A big part of this effort was making the ITensor tensor operation backend code, NDTensors.jl, more generic and better organized so that it mostly βjust worksβ when new data types are provided as the backend of an ITensor, given a relatively minimal set of definitions. For example, see the code for the NDTensorsCUDAExt, which is all that is needed to make the CUDA backend work with most ITensor operations. This also relies heavily on the wonderful work done in packages like CUDA.jl to make arrays on GPU work nearly as seamlessly as those on CPU. We hope to formalize a minimal interface for implementing a new data backend for ITensors once the dust settles on our rewrite of NDTensors.jl and we have more backends implemented.
Some things we plan to do in the future related to the GPU backends are:
- better support for more GPU backends,
- fine tuning the performance on GPU as we test out the backends more,
- improving support for block sparse operations on GPU, and
- adding optional support for using cuTENSOR for faster tensor contractions and permutations on NVIDIA GPUs.
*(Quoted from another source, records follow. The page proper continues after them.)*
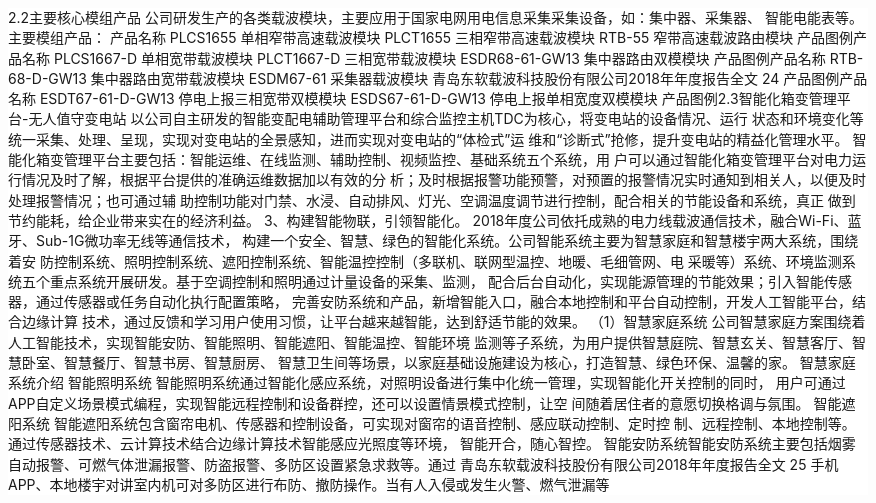 2.2主要核心模组产品
公司研发生产的各类载波模块，主要应用于国家电网用电信息采集采集设备，如：集中器、采集器、
智能电能表等。
主要模组产品：
产品名称
PLCS1655
单相窄带高速载波模块
PLCT1655
三相窄带高速载波模块
RTB-55
窄带高速载波路由模块
产品图例产品名称
PLCS1667-D
单相宽带载波模块
PLCT1667-D
三相宽带载波模块
ESDR68-61-GW13
集中器路由双模模块
产品图例产品名称
RTB-68-D-GW13
集中器路由宽带载波模块
ESDM67-61
采集器载波模块
青岛东软载波科技股份有限公司2018年年度报告全文
24
产品图例产品名称
ESDT67-61-D-GW13
停电上报三相宽带双模模块
ESDS67-61-D-GW13
停电上报单相宽度双模模块
产品图例2.3智能化箱变管理平台-无人值守变电站
以公司自主研发的智能变配电辅助管理平台和综合监控主机TDC为核心，将变电站的设备情况、运行
状态和环境变化等统一采集、处理、呈现，实现对变电站的全景感知，进而实现对变电站的“体检式”运
维和“诊断式”抢修，提升变电站的精益化管理水平。
智能化箱变管理平台主要包括：智能运维、在线监测、辅助控制、视频监控、基础系统五个系统，用
户可以通过智能化箱变管理平台对电力运行情况及时了解，根据平台提供的准确运维数据加以有效的分
析；及时根据报警功能预警，对预置的报警情况实时通知到相关人，以便及时处理报警情况；也可通过辅
助控制功能对门禁、水浸、自动排风、灯光、空调温度调节进行控制，配合相关的节能设备和系统，真正
做到节约能耗，给企业带来实在的经济利益。
3、构建智能物联，引领智能化。
2018年度公司依托成熟的电力线载波通信技术，融合Wi-Fi、蓝牙、Sub-1G微功率无线等通信技术，
构建一个安全、智慧、绿色的智能化系统。公司智能系统主要为智慧家庭和智慧楼宇两大系统，围绕着安
防控制系统、照明控制系统、遮阳控制系统、智能温控控制（多联机、联网型温控、地暖、毛细管网、电
采暖等）系统、环境监测系统五个重点系统开展研发。基于空调控制和照明通过计量设备的采集、监测，
配合后台自动化，实现能源管理的节能效果；引入智能传感器，通过传感器或任务自动化执行配置策略，
完善安防系统和产品，新增智能入口，融合本地控制和平台自动控制，开发人工智能平台，结合边缘计算
技术，通过反馈和学习用户使用习惯，让平台越来越智能，达到舒适节能的效果。
（1）智慧家庭系统
公司智慧家庭方案围绕着人工智能技术，实现智能安防、智能照明、智能遮阳、智能温控、智能环境
监测等子系统，为用户提供智慧庭院、智慧玄关、智慧客厅、智慧卧室、智慧餐厅、智慧书房、智慧厨房、
智慧卫生间等场景，以家庭基础设施建设为核心，打造智慧、绿色环保、温馨的家。
智慧家庭系统介绍
智能照明系统
智能照明系统通过智能化感应系统，对照明设备进行集中化统一管理，实现智能化开关控制的同时，
用户可通过APP自定义场景模式编程，实现智能远程控制和设备群控，还可以设置情景模式控制，让空
间随着居住者的意愿切换格调与氛围。
智能遮阳系统
智能遮阳系统包含窗帘电机、传感器和控制设备，可实现对窗帘的语音控制、感应联动控制、定时控
制、远程控制、本地控制等。通过传感器技术、云计算技术结合边缘计算技术智能感应光照度等环境，
智能开合，随心智控。
智能安防系统智能安防系统主要包括烟雾自动报警、可燃气体泄漏报警、防盗报警、多防区设置紧急求救等。通过
青岛东软载波科技股份有限公司2018年年度报告全文
25
手机APP、本地楼宇对讲室内机可对多防区进行布防、撤防操作。当有人入侵或发生火警、燃气泄漏等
Some bigger changes we plan to make are a full revamp of the ITensor storage system, where we plan to get rid of the storage types EmptyStorage
, Dense
, BlockSparse
, Diag
, etc. in favor of having ITensors more directly wrap arbitrary Julia AbstractArray
types. Some of the current storage types will become normal Julia array types living outside of NDTensors/ITensors, such as BlockSparseArray
and DiagonalArray
. These changes will basically just be in the background and are not expected to break any high level ITensor code (advanced users reaching into internals and using NDTensors directly may be effected, but hopefully for the better in the long run!). This will help make the NDTensors.jl library much simpler and more modular, and make it easier to implement new storage backends for advanced use cases, such as supporting tensors with non-abelian symmetries, which we are currently planning and designing, as well as distributed tensor data, isometric tensor types, and many other ideas we have. It will also help make it easier to develop NDTensors.jl, fix bugs that come up, and make performance improvements.
Please try it out and let us know if you come across any issues (either bugs or performance issues), either here or on Github. We still need to document these features as well, though for now that may take a back seat to rounding out the features like finalizing support for block sparse operations on GPU.